Affinities of bispyridinium non-oxime compounds to [3H]epibatidine binding sites of Torpedo californica nicotinic acetylcholine receptors depend on linker length

• We investigated bispyridinium compounds in binding experiments with nAChRs.
• We compared [3H]epibatidine affinity profiles to the inhibition of human AChE.
• nAChR affinity and AChE inhibition depended on linker length.
• Divalent cations enhanced [3H]epibatidine binding.

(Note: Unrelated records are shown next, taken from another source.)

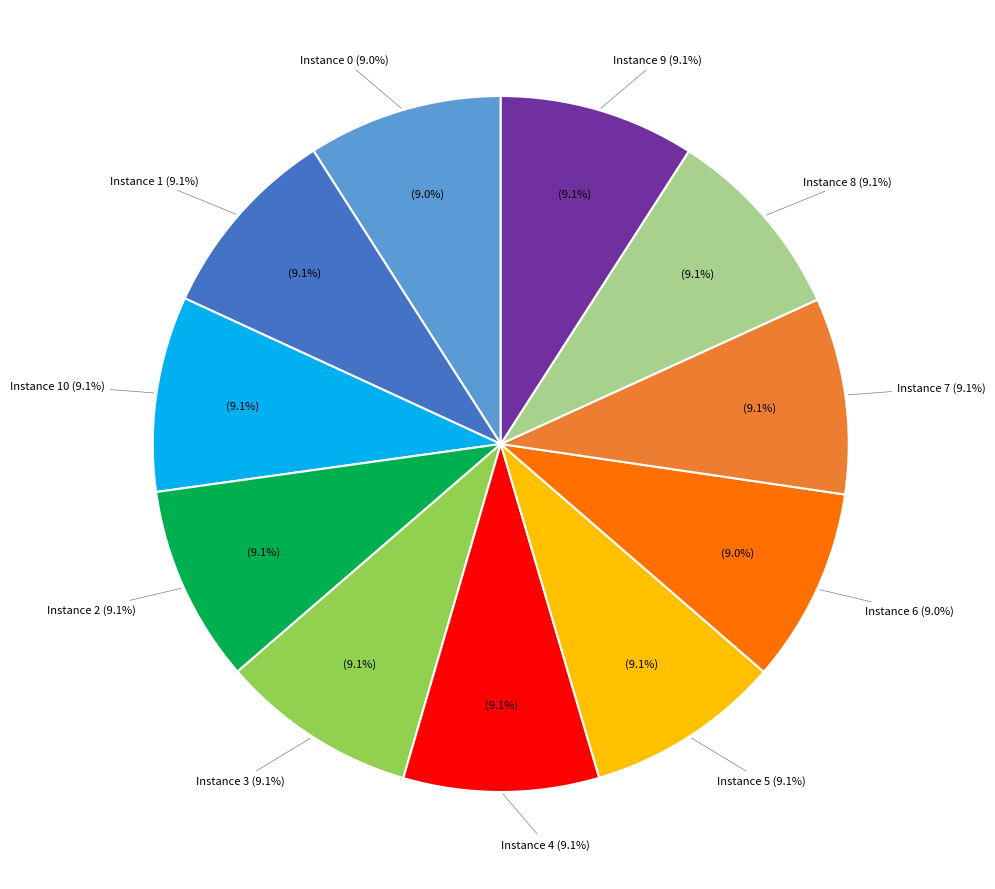

Combined, what portion of the pie is 1 and 4?

18.2%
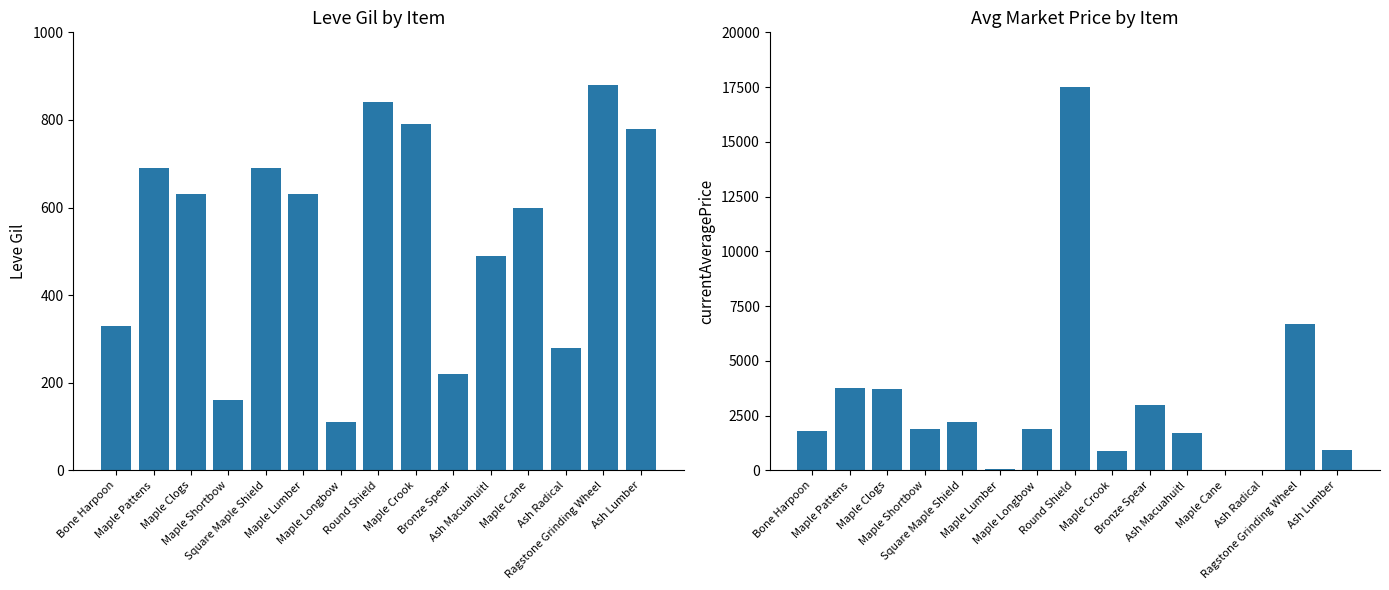

What is the label of the 2nd bar from the right?

Ragstone Grinding Wheel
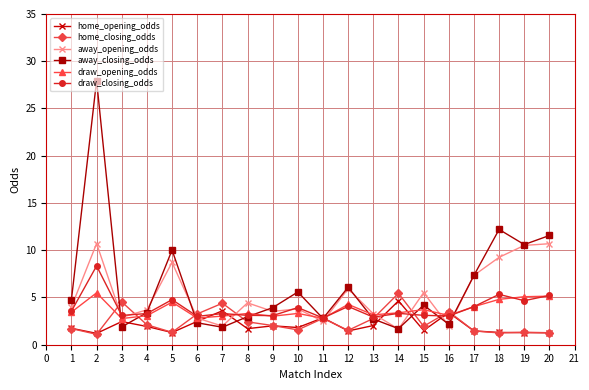

What is the difference between the second highest and second lowest values in the away_opening_odds series?

8.7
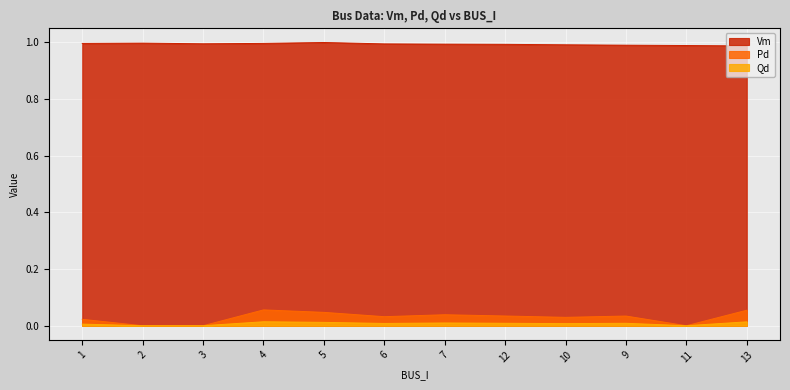

At which category does Qd reach its first local valley?

6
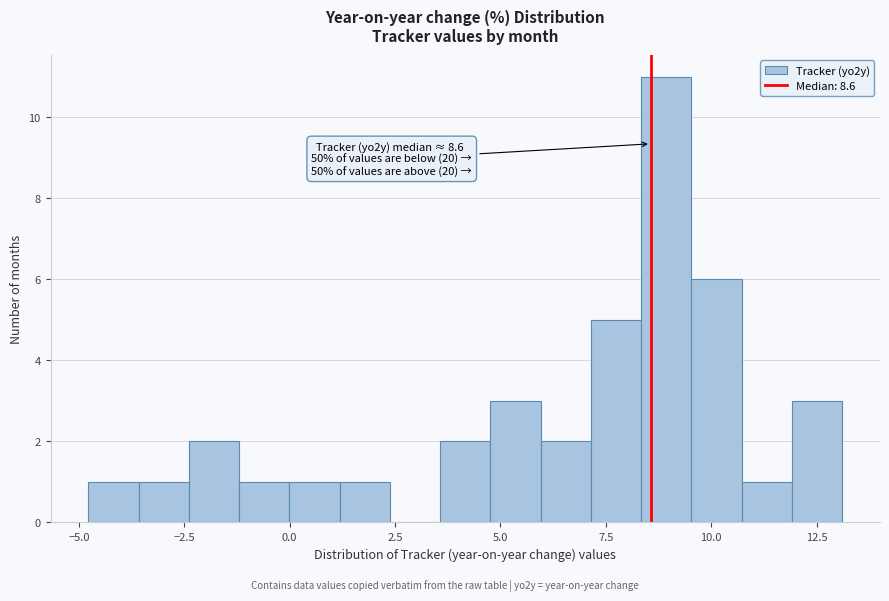

Around what value on the x-axis is the tallest bar? Give the approximate position of its centre, as read against the axis.

9.0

The toxicity of organophosphorus nerve agents or pesticides arises from accumulation of acetylcholine and overstimulation of both muscarinic and nicotinic acetylcholine receptors (mAChRs and nAChRs) due to inhibition of acetylcholinesterase (AChE). Standard treatment by administration of atropine and oximes, e.g., obidoxime or pralidoxime, focuses on antagonism of mAChRs and reactivation of AChE, whereas nicotinic malfunction is not directly treated. An alternative approach would be to use nAChR active substances to counteract the effects of accumulated acetylcholine. Promising in vitro and in vivo results were obtained with the bispyridinium compounds SAD-128 (1,1′-oxydimethylene bis(4-tert-butylpyridinium) dichloride) and MB327 (1,1′-(propane-1,3-diyl)bis(4-tert-butylpyridinium) di(iodide)), which were partly attributed to their interaction with nAChRs. In this study, a homologous series of unsubstituted and 4-tert-butyl-substituted bispyridinium compounds with different alkane linker lengths was investigated in competition binding experiments using [3H]epibatidine as a reporter ligand. Additionally, the effect of the well-characterised MB327 on the [3H]epibatidine equilibrium dissociation (KD) constant in different buffers was determined. This study demonstrated that divalent cations increased the affinity of [3H]epibatidine. Since quaternary ammonium molecules are known to inhibit AChE, the obtained affinity constants of the tested bispyridinium compounds were compared with the inhibition of human AChE. In competition experiments, bispyridinium derivatives of longer linker length displaced [3H]epibatidine and inhibited AChE strongly. Bispyridinium compounds with short linkers, at most, have an allosteric interaction with the [3H]epibatidine binding sites and barely inhibited AChE. In dependence on alkane linker length, the bispyridinium compounds seemed to interact at different binding sites. However, the exact binding sites of the bispyridinium compounds responsible for the positive pharmacological effects have still not been identified, making predictive drug design difficult.